13. This doesn't necessarily mean they died out that long ago. The same scientists who found Homo floresiensis are looking into local legends which suggest that modern Indonesians used to encounter them. The November/December 2004 issue of Archaeology Magazine said this about the folklore:
"Villagers in Flores say that up until around 150 years ago, there were small, three-foot-tall hairy 'people' who used to steal food from them. Known as the ebu gogos (literally 'the grandmothers who eat anything'), they were tolerated by islanders until they stole a baby and ate it. Whether the ebu gogo is pure myth or an accurate recollection of Homo floresiensis is at present unprovable. 'The folklore material raises the real possibility that Homo floresiensis actually survived until sometime in the nineteenth century,' said excavation member Bert Roberts, a geochronologist at the University of Wollongong who conducted interviews with the villagers earlier this month. 'Indeed, there has to be a remote possibility that they still survive today in some remote jungle area of the island.'
On Flores, there have been no sightings of such creatures--at least, potentially, since the nineteenth century. However, in the same island chain, on the much larger island of Sumatra to the west, there have in recent years been brief, as yet unpublished sightings by a primatologist and others of a small, hairy four-foot-tall ape-like creature known to local tribesmen as orang pendek--literally 'little person.' Some zoologists suspect that a few hundred of them survive in the remote jungles of the Sumatran interior, but none have yet been captured or examined by scientists."

14. For years scientists have believed that Neanderthal Man was exterminated when Cro-Magnon Man moved into the same neighborhood. According to this theory, Neanderthals may have been stronger, but they could not compete with the superior weapons that Cro-Magnons invented, like the bow and arrow. However, contacts between Neanderthals and Cro-Magnons did not always have to be violent; after all, when people from two different ethnic groups meet today, they do not always fight. Recently several studies have been done comparing the DNA of cave men with our own, and I have seen news stories speculating on how much of our DNA came from Neanderthal/Cro-Magnon matings. What's next, a fad for stone age porn? We'll talk more about possible interactions with cave men in Chapter 11.

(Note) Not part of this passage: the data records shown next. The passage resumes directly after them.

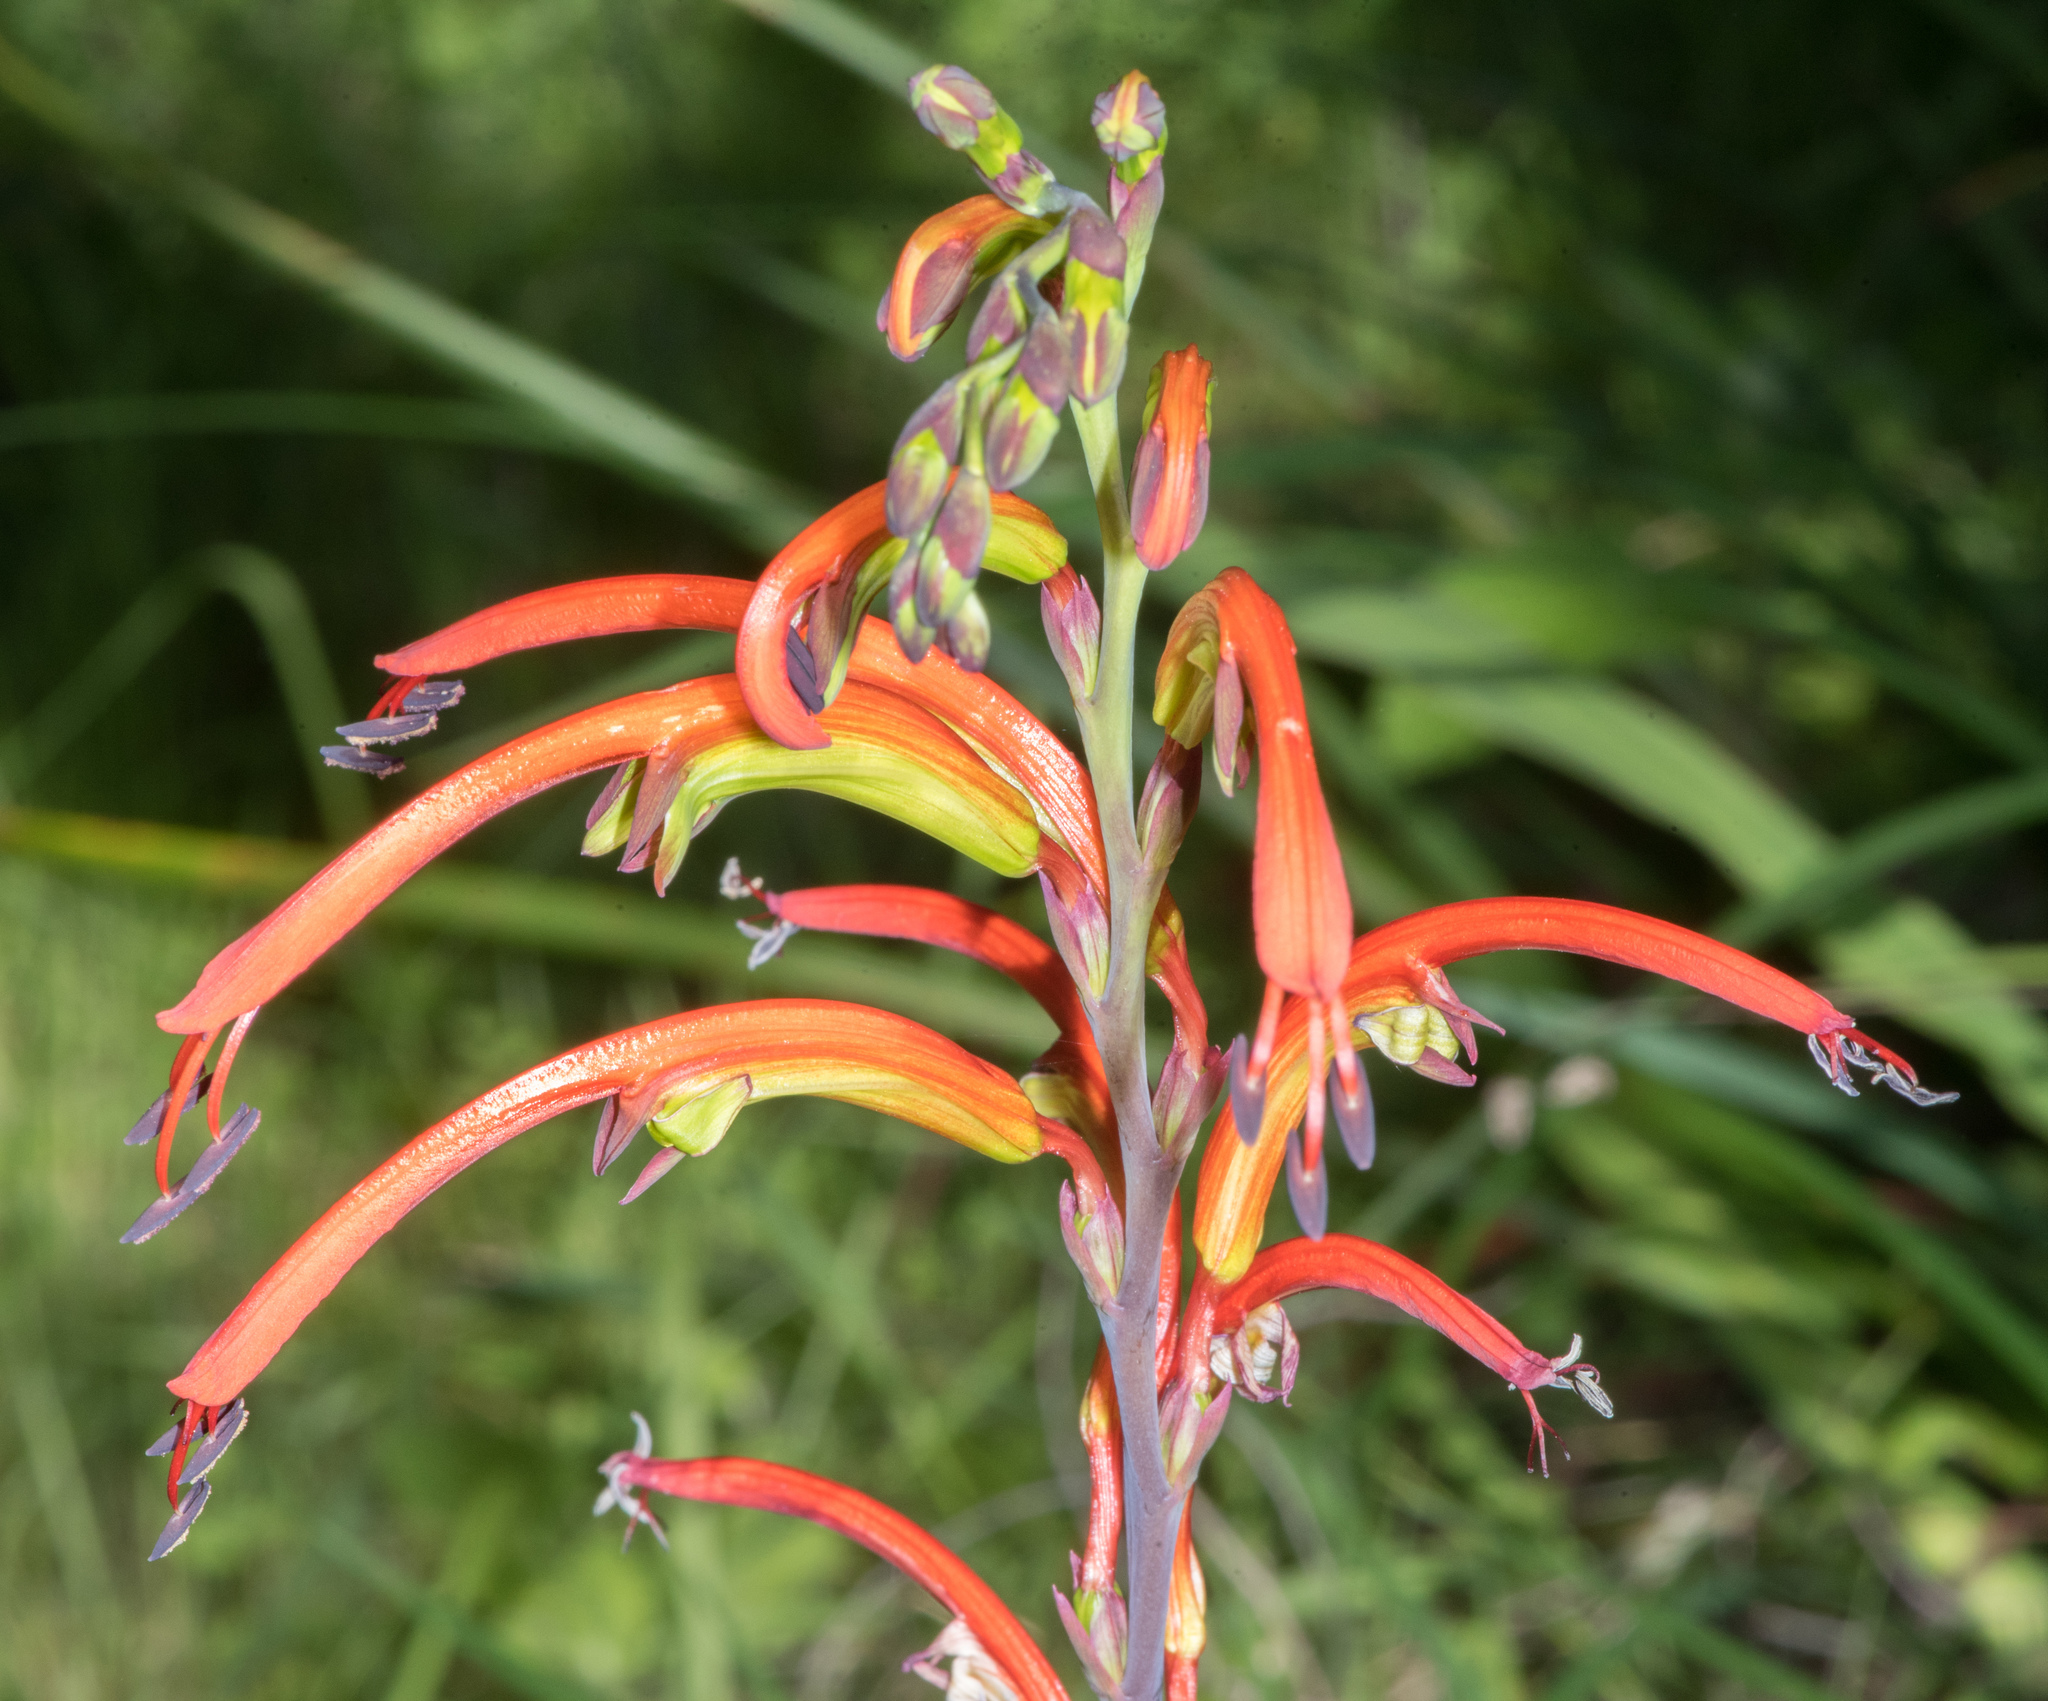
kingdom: Plantae
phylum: Tracheophyta
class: Liliopsida
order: Asparagales
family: Iridaceae
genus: Chasmanthe
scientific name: Chasmanthe bicolor
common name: Bicolor cobra lily
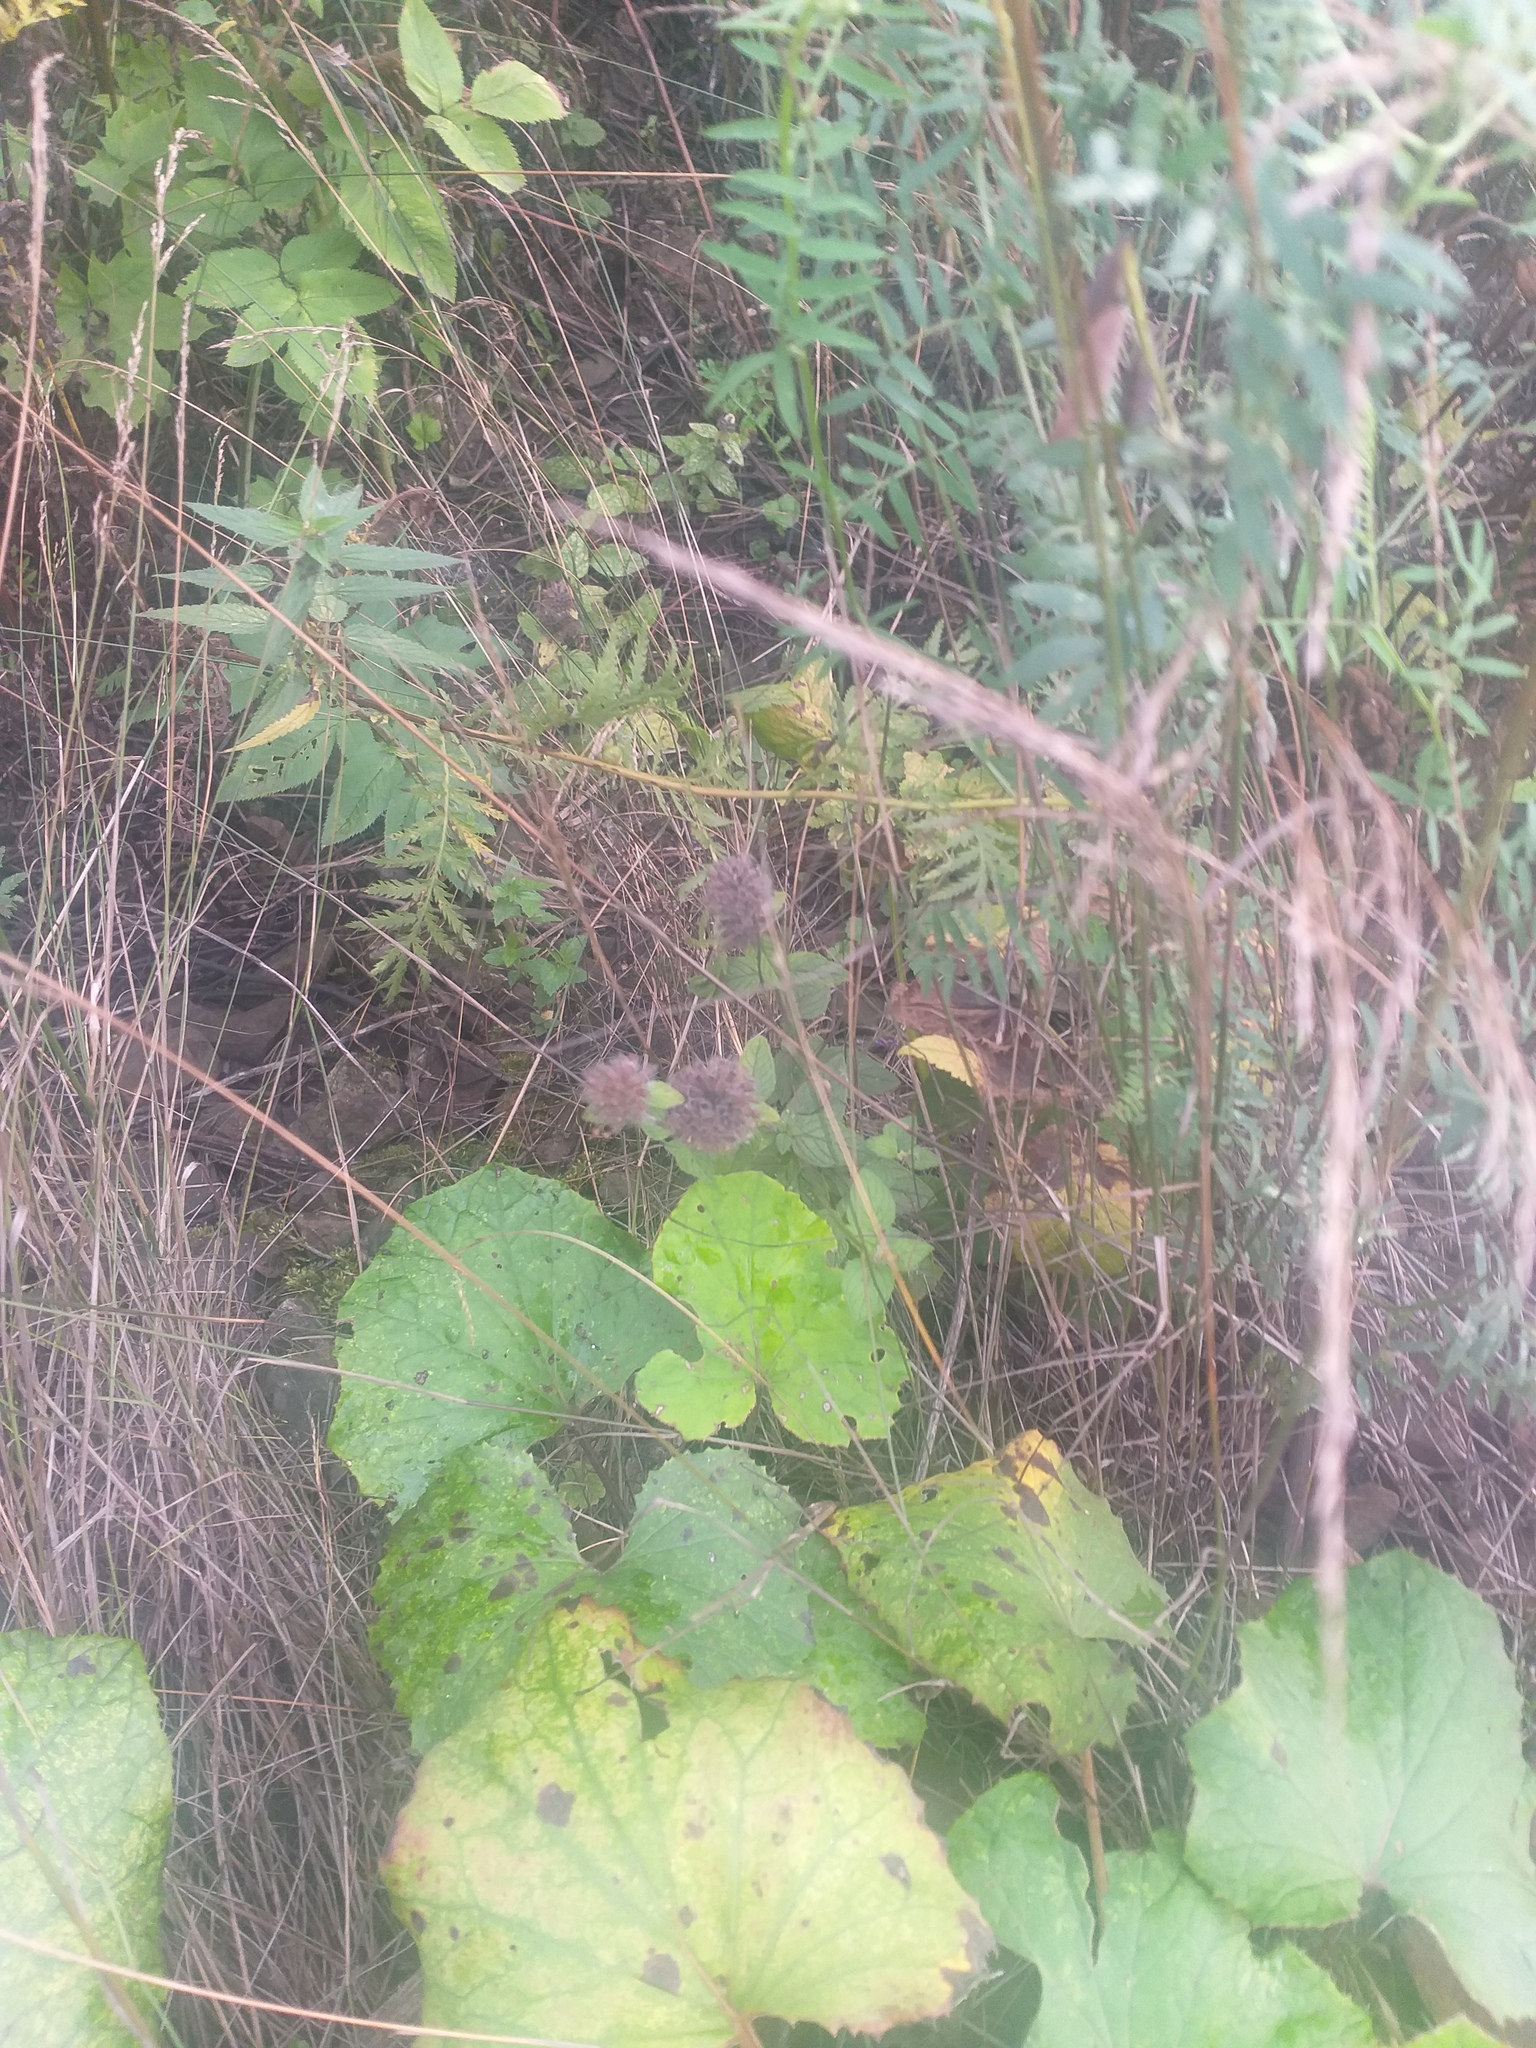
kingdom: Plantae
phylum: Tracheophyta
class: Magnoliopsida
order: Lamiales
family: Lamiaceae
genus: Clinopodium
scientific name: Clinopodium vulgare
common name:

15. McGowen, Tom, Album of Prehistoric Man, Chicago, Rand McNally & Company, 1975, pg. 38.

16. The most recent population estimate (from The Daily Telegraph, December 29, 2008), asserts that the total population of Neanderthals never exceeded 15,000. Compare this with Gunnar Heinsohn's theory about Neanderthals, in Chapter 11.

17. Douglas L. T. Rohde, Steve Olson, and Joseph T. Chang, "Modelling the Recent Common Ancestry of all Living Humans," Nature, Vol. 431, September 30, 2004, pp. 562 and 565.